What’s notable to begin with is that Rise of Insanity isn’t a pure VR experience, VR support has been added, so it’s purely seated – there’s no crumpling to the floor when something scares you. Because of this it’ll say its best played with a gamepad or keyboard mouse. While the first is fine (if you have a gamepad) the second is definitely out of the question. Thankfully you don’t have to use either, as you’ll find in the settings menu motion controller options.
What this does mean however is that Rise of Insanity only includes smooth locomotion (there’s no teleport), with an option to switch on snap rotation if you need it. While it was perfectly comfortable with the standard settings some players may find just having smooth movement a little too nauseating, especially when things start turning dark.
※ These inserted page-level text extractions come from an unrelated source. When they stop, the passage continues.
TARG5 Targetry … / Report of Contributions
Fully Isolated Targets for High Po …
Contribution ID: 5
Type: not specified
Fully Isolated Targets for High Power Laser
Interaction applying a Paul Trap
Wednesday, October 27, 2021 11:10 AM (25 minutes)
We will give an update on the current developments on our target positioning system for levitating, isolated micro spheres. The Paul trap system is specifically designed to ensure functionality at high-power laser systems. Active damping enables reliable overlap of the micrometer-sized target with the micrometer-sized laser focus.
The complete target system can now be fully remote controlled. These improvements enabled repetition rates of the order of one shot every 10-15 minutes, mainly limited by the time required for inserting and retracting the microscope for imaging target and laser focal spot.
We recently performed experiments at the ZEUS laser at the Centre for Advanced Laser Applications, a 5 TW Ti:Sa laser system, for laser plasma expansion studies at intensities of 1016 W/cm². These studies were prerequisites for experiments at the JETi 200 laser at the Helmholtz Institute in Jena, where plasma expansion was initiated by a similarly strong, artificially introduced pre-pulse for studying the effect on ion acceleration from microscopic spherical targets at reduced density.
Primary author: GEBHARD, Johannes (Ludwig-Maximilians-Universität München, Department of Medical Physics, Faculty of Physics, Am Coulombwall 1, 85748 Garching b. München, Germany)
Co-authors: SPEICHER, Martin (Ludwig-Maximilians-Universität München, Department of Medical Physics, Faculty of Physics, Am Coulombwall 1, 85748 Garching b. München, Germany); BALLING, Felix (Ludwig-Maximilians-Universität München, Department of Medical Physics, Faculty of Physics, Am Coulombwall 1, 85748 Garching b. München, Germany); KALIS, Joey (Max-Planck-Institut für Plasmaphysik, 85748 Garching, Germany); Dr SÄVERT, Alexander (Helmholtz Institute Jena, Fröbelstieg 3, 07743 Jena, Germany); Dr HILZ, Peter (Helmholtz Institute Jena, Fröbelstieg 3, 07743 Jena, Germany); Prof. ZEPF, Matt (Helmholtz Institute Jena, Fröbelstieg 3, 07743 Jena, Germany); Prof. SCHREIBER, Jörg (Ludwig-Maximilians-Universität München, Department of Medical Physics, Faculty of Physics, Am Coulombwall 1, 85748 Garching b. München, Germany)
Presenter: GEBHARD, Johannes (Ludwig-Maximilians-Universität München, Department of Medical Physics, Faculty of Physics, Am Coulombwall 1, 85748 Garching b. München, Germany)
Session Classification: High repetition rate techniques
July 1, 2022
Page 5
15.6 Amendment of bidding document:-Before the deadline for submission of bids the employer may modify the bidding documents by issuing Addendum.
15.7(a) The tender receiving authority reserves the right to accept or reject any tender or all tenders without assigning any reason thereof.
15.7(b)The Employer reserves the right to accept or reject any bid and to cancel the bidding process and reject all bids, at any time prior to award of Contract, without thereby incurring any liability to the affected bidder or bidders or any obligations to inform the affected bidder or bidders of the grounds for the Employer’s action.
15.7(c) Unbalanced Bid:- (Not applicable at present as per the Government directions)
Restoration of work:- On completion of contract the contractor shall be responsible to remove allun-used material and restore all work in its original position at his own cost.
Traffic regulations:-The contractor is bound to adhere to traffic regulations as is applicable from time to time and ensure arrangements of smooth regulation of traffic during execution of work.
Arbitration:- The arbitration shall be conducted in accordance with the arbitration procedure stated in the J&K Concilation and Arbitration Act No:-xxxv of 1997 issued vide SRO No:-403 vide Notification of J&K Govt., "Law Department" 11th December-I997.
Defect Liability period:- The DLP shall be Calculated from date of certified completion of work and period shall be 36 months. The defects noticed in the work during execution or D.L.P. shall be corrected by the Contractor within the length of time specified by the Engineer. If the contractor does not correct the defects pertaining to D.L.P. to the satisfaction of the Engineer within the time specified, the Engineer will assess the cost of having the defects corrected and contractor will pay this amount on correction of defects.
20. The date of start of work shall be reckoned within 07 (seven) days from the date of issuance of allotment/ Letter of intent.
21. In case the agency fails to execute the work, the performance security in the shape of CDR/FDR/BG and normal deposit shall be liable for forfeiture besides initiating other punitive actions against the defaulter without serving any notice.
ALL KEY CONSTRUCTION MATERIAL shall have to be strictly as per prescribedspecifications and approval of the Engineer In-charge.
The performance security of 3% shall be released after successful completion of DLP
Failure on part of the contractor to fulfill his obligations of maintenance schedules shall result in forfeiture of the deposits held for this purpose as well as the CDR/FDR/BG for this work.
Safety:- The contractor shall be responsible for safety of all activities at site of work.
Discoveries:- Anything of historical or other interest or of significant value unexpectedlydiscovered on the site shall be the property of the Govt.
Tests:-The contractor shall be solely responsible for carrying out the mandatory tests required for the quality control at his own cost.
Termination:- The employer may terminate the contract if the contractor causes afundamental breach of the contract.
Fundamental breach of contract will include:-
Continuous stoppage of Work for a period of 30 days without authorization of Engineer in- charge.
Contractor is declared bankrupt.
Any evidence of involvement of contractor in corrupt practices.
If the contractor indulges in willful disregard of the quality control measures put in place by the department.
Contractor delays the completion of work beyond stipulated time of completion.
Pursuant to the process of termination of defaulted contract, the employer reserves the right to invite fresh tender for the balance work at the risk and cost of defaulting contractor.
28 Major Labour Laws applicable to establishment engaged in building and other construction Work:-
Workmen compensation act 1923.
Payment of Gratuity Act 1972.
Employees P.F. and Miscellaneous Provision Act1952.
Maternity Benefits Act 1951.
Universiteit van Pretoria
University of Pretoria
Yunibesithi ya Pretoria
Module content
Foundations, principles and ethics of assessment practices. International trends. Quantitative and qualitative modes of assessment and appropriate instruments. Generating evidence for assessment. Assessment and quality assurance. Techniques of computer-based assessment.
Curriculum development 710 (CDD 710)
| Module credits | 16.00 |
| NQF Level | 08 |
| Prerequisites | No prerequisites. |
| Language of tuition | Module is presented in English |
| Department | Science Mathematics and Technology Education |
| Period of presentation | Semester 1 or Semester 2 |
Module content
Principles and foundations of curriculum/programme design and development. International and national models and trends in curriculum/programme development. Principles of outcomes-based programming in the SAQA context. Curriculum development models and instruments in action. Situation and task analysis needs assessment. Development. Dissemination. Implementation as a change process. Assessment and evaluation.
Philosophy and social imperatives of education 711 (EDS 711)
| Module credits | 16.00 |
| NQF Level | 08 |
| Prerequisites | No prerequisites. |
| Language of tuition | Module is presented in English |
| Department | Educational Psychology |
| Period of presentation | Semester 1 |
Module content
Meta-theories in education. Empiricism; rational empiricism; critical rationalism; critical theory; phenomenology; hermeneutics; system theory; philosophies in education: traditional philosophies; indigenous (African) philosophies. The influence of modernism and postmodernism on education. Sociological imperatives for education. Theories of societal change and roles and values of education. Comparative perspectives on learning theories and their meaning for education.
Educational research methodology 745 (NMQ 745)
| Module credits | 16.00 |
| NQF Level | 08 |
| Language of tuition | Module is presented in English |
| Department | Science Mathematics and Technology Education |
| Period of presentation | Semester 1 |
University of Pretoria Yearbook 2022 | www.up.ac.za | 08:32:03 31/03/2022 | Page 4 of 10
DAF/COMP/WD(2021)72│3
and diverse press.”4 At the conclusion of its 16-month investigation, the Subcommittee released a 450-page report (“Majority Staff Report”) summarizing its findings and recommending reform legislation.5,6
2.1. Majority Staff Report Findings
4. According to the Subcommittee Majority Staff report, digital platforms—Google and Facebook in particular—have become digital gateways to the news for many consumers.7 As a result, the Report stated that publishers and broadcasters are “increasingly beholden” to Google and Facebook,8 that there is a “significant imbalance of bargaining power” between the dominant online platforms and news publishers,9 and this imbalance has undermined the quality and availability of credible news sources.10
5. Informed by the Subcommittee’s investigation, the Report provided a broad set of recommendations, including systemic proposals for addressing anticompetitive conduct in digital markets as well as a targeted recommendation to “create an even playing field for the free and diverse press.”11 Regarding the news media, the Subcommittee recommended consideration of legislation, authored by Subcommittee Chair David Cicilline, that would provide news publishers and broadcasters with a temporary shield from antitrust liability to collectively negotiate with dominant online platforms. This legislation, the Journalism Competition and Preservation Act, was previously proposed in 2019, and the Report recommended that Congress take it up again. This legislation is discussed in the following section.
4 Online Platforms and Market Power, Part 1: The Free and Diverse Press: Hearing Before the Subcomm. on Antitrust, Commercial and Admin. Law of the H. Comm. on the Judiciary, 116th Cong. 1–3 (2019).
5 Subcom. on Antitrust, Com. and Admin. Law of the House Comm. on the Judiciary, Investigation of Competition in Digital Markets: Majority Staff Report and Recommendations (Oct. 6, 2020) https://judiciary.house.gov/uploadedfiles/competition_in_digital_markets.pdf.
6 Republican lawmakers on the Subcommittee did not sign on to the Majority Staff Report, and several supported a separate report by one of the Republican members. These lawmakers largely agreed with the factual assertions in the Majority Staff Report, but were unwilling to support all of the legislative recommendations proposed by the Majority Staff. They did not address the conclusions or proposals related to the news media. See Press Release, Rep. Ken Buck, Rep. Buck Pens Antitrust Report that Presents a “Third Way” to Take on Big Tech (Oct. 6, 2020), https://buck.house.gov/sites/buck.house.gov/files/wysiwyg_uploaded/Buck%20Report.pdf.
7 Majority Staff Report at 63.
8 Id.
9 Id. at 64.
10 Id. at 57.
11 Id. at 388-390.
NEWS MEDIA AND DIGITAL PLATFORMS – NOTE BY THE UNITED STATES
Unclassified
Rise of Insanity is set in a big old house with you playing as Stephen Dowell a doctor of psychology. In terms of gameplay it’s all about looking for items/clues that can help unravel the mystery of a family tragedy, with a few puzzles on route that really aren’t that difficult – find a key to unlock a door, or look for a code to a padlock. Due to the linearity of the experience there’s not a lot of items to actually interact with, and they’re all easy to spot as a hand indicator appears when you’re nearby.
What Rise of Insanity is good at is atmosphere. You spend the majority of the time alone so hearing the rain and wind rattle the windows, or the TV hissing away are classic techniques that work well. Bear in mind that Rise of Insanity has its fair amount of jump scares, some of which are obvious, others less so. They’re the type that do put people off playing these types of horror experiences but they do work great at getting the heart pumping.
Looking great in some scenes and rather basic in others, Rise of Insanity is still a solidly put together experience. The storyline, sound effects and voice acting are all of a decent quality, but the English translation on some of the in-game literature needs some work. Difficulty is virtually none existent so it’s a breeze to play through in around two hours. If you’re looking for a short, digestible horror then Rise of Insanity is a sound bet, just watch out for those rubber ducks.